Adversarial attacks and defences in Federated Learning
- Rodríguez Barroso, Nuria
- Francisco Herrera Triguero Directeur/trice
Université de défendre: Universidad de Granada
Fecha de defensa: 01 décembre 2023
- Óscar Cordón García President
- Rocío C. Romero Zaliz Secrétaire
- María José del Jesús Díaz Rapporteur
- Pietro Ducange Rapporteur
- Senén Barro Rapporteur
Type: Thèses
Résumé
Artificial Intelligence (AI) is currently in the process of revolutionising numerous facets of everyday life. Nevertheless, as its development progresses, the associated risks are on the rise. Despite the fact that its full potential remains uncertain, there is a growing apprehension regarding its deployment in sensitive domains such as education, culture, and medicine. Presently, one of the foremost challenges confronting us is finding a harmonious equilibrium between the prospective advantages and the attendant risks, thereby preventing precaution from impeding innovation.
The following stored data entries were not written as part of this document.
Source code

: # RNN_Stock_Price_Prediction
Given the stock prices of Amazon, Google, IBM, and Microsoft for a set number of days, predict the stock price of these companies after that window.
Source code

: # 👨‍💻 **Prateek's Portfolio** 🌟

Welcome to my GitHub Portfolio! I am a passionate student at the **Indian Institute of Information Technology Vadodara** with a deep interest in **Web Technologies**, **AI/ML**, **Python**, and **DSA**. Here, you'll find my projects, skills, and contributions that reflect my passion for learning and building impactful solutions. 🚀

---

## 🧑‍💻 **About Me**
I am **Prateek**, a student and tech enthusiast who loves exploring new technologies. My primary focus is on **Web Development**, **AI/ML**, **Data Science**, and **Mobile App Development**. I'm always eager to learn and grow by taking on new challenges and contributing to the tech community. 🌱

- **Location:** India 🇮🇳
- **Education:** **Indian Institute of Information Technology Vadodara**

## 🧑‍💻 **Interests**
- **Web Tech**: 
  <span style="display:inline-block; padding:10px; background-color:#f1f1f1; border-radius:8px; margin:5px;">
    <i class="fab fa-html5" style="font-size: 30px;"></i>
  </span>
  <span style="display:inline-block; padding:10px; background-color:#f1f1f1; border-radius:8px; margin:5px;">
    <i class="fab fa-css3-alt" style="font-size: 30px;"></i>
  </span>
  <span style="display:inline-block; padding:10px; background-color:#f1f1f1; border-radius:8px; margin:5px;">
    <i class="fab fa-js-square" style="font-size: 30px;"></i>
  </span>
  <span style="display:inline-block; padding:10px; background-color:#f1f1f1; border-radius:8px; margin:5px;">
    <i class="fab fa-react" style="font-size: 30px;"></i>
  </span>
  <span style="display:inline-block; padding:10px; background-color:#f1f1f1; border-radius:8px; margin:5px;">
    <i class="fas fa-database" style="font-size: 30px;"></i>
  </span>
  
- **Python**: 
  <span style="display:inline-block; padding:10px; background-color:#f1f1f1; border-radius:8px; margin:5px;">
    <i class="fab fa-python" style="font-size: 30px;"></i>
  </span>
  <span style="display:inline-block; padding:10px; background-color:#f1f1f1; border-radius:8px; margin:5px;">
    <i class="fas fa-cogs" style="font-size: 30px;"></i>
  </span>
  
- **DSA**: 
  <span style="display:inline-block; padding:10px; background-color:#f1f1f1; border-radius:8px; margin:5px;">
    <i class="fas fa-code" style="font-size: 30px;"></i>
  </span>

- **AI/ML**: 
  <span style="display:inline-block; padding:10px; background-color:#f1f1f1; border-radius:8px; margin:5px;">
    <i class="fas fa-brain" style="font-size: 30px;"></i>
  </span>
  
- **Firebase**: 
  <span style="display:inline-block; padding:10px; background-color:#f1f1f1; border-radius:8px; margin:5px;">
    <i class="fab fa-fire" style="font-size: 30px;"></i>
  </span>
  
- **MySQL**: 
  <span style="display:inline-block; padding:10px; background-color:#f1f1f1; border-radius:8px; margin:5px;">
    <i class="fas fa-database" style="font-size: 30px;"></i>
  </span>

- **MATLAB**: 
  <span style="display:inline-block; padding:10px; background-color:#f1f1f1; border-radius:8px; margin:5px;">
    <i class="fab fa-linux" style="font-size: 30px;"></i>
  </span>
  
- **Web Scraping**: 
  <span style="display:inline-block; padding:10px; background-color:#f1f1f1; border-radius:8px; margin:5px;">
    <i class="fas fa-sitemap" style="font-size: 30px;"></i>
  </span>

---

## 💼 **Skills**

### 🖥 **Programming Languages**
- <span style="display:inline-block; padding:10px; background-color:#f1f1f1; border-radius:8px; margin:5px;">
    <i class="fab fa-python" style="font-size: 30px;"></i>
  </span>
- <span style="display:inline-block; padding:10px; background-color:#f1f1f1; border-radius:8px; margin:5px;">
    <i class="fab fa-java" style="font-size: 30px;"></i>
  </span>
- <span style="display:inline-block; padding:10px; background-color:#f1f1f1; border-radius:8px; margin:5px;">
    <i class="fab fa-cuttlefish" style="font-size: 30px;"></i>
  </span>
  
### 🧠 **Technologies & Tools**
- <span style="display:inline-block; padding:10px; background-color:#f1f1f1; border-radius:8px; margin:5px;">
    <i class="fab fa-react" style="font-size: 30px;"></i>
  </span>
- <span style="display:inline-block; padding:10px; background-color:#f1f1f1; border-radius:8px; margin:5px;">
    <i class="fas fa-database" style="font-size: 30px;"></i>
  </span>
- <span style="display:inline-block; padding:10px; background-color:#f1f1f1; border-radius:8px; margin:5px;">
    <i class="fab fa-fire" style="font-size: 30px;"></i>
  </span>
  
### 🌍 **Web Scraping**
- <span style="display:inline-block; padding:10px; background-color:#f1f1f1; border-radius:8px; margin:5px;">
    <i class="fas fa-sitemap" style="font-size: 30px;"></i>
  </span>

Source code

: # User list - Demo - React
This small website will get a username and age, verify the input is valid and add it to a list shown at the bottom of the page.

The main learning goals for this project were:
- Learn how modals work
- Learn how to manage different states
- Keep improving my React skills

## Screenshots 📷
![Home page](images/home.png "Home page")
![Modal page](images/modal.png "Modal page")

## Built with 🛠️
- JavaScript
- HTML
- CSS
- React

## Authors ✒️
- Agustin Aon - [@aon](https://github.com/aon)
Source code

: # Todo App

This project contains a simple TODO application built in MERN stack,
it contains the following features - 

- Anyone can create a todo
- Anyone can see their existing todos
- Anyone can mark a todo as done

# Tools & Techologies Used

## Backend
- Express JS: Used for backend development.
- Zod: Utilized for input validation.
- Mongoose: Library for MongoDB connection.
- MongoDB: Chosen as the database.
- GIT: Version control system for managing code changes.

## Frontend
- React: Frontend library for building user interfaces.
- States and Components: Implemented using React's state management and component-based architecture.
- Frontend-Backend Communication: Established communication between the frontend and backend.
This necessitates the development of AI systems that are robust, secure, transparent, fair, respectful to privacy and autonomy, have clear traceability, and are subject to fair accountability for auditing. In essence, it entails ensuring their ethical and responsible application, giving rise to the concept of trustworthy AI. In this context, Federated Learning (FL) emerges as a paradigm of distributed learning that ensures the privacy of training data while also harnessing global knowledge. Although its ultimate objective is data privacy, it also brings forth other cross-cutting enhancements such as robustness and communication cost minimisation. However, like any learning paradigm, FL is susceptible to adversarial attacks aimed at altering the model’s operation or inferring private information. The central focus of this thesis is the development of defence mechanisms against adversarial attacks that compromise the model’s behaviour while concurrently promoting other requirements to ensure trustworthy AI.